If there's any doubt that the Washington Post's editorial page has become openly hostile to progressive perspectives on economic issues, this past week should have put to rest those doubts. First the Post ran an editorial contending that jobless recoveries were actually a
good thing, and in Sunday's Post is a piece excoriating the Dems for their populism, and practically getting on its knees to kiss corporate America's behind. Let them know what you think : letters@washpost.com
Populism Redux
Sunday, February 1, 2004; Page B06
CLOSE YOUR EYES and listen to the Democratic presidential candidates, and you might think it's the 2000 campaign all over again. "They're for the powerful and we're for the people," Vice President Al Gore said in his convention speech, pointing to "big tobacco, big oil, the big polluters, the pharmaceutical companies, the HMOs." Flash forward to John Kerry's New Hampshire victory speech: "I have a message for the influence peddlers, for the polluters, the HMOs, the big drug companies that get in the way, the big oil and the special interests who now call the White House their home. We're coming, you're going, and don't let the door hit you on the way out."
Mr. Gore told voters four years ago that the election was about "whether forces standing in your way will keep you from living a better life." Mr. Kerry promises to "take on the powerful special interests that stand in your way." Mr. Kerry told Roger Simon of U.S. News & World Report recently that he found Mr. Gore's brand of populism "too divisive and a little bit shrill," but it's not clear where their two messages diverge.
The mantle of populist outsider rests as uneasily on Mr. Kerry as it did on Mr. Gore: Both are sons of privilege who spent their careers in the corridors of power. On the campaign trail, Mr. Kerry says he wants to "free our government from the dominance of the lobbyists," yet his campaign war chest is filled with more lobbyist cash than the treasuries of his rivals.

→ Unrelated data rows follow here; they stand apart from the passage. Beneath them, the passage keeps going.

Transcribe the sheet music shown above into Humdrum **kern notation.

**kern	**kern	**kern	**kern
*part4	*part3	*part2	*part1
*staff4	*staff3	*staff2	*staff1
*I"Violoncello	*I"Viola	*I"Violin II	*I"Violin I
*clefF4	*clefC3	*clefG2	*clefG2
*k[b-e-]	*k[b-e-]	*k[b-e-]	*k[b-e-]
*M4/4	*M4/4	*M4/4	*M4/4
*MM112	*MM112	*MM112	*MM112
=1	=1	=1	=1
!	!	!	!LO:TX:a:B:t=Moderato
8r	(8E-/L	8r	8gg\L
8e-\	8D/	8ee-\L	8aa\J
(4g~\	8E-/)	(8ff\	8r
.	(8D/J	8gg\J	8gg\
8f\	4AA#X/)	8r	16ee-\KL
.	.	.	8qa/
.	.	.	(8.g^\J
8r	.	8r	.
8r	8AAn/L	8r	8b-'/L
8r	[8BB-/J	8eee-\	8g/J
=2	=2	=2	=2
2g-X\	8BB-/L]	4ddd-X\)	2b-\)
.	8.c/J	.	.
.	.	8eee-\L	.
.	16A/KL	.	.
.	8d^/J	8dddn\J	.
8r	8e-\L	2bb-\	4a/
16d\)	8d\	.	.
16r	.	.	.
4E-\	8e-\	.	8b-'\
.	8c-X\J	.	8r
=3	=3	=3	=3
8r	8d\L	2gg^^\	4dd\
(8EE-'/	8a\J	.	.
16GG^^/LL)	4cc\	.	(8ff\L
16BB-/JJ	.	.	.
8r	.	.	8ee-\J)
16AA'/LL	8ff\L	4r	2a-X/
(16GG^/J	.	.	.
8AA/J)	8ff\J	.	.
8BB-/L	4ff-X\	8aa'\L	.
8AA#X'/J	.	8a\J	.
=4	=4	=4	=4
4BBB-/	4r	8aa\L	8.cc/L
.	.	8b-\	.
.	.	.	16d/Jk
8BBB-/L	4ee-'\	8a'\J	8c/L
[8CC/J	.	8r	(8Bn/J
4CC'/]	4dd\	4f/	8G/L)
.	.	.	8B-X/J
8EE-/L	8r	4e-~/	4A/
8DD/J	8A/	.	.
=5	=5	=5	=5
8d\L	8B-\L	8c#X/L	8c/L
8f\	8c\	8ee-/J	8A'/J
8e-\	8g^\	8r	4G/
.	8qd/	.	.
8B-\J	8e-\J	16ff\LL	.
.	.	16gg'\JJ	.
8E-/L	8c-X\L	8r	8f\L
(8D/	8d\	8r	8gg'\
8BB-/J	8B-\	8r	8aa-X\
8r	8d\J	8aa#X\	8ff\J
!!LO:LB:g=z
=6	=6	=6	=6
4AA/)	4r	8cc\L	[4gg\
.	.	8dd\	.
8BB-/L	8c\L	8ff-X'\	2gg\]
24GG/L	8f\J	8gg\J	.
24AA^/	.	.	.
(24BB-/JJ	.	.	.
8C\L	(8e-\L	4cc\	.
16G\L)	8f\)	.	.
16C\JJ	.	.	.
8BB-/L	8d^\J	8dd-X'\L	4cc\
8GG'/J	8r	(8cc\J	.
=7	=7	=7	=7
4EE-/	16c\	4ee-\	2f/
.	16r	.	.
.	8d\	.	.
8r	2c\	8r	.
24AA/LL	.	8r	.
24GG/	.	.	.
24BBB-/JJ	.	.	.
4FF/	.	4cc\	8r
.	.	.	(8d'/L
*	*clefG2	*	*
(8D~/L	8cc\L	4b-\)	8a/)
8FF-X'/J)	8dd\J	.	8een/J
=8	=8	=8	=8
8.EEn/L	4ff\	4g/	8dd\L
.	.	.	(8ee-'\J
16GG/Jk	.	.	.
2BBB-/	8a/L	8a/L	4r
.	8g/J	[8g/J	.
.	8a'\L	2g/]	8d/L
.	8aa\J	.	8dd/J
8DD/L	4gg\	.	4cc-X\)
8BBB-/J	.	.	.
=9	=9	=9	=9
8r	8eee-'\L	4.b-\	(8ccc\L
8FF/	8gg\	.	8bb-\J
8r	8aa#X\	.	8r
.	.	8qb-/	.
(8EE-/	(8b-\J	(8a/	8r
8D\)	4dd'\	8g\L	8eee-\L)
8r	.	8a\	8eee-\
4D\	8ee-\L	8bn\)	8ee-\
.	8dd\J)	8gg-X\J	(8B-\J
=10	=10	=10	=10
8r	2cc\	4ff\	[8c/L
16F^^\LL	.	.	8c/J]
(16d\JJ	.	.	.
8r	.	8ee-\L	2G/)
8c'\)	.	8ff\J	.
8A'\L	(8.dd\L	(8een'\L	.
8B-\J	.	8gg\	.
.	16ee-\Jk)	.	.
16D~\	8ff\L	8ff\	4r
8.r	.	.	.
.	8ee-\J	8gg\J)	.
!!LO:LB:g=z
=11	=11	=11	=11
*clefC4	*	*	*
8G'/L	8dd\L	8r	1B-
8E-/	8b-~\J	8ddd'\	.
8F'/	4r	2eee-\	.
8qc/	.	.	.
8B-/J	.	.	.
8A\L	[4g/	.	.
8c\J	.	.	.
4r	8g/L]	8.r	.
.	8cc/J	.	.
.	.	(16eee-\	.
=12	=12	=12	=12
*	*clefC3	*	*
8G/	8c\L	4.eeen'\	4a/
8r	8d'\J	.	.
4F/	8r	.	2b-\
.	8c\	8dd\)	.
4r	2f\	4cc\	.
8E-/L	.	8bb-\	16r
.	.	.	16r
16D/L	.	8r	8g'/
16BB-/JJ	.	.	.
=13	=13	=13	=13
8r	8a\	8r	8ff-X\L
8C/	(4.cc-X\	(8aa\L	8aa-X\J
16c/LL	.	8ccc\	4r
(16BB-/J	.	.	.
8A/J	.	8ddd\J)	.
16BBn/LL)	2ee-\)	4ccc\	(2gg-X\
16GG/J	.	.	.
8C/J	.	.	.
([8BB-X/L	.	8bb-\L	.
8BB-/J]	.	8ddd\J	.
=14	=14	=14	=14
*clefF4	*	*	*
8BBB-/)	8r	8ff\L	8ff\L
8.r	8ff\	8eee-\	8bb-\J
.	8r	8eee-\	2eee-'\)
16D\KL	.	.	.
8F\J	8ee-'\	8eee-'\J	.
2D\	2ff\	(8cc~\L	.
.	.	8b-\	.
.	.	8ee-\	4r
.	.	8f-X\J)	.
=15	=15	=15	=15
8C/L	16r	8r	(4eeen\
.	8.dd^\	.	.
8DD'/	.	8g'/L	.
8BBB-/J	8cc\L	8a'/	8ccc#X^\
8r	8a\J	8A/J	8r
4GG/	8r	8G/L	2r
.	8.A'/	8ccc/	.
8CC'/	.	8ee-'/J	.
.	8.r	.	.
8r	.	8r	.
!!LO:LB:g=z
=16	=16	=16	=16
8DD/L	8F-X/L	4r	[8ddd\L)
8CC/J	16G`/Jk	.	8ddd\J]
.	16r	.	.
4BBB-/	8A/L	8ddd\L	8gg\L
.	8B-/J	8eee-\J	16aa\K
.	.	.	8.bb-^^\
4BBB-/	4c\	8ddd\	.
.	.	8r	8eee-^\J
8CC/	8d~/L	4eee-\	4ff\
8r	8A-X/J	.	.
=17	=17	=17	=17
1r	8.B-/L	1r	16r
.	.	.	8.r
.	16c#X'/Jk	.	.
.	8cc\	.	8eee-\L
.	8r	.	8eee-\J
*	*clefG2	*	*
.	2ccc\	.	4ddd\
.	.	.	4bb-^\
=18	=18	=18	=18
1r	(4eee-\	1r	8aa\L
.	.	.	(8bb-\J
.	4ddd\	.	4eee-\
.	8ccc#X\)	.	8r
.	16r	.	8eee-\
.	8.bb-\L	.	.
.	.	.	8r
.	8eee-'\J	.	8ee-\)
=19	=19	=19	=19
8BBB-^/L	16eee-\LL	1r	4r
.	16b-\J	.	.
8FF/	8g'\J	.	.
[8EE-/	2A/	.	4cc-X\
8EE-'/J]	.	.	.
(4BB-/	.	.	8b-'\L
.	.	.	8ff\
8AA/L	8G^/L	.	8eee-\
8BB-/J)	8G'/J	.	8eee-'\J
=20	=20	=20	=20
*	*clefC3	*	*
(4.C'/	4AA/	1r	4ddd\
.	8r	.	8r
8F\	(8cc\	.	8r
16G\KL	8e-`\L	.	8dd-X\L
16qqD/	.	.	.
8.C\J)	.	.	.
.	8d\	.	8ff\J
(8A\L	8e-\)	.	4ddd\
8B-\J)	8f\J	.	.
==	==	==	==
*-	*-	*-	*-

But the real issue has to do with substance, not biography. A campaign that descends to primitive business-bashing does not reflect well on any candidate.
Mr. Gore's running mate, Sen. Joseph I. Lieberman, has argued that the campaign's "people against the powerful" message was a tactical as well as substantive mistake, turning off independent voters "who don't see America as us versus them." Others disagree, pointing out that Mr. Gore did win the popular vote and that the argument may resonate more in 2004 than it did four years ago: Attacking the special interests in charge works better when your party is out of power in the executive branch and both houses of Congress. And the Bush White House offers a legitimate target for criticism on everything from the vice president's industry-dominated energy task force to a Medicare bill tilted toward HMOs and drug companies to a tax cut whose benefits went primarily to the wealthy.
But as Mr. Kerry and his rivals inveigh against corporate special interests, what they leave out is significant too. The Democratic Party too often is captive to its own special interests, and in the past Mr. Kerry recognized this. He has taken on teachers unions with proposals to end tenure for public school teachers. Citing a "generational responsibility" to fix Social Security, he said in 1996 that Congress should consider means-testing benefits. But that Kerry is nowhere to be found on the campaign trail.
It may be asking an awful lot of candidates to adopt such stances during the primary season. After all, Bill Clinton's Sister Souljah moment -- he used a speech before Jesse Jackson's Rainbow Coalition to criticize the rap singer's racially divisive comments and thereby illustrate his willingness to say unpopular things before traditionally Democratic audiences -- didn't come until he had the nomination sewn up. But Mr. Clinton's success was based on his ability to merge the populist themes captured in the title of his campaign manifesto, "Putting People First," with a centrist New Democrat agenda of personal responsibility and fiscal discipline. And like Al Gore in 2000, John Kerry and Howard Dean know better -- they know that business is not the source of all evil and that solutions to the nation's troubles are a lot more complex than booting fat cats out the Oval Office door.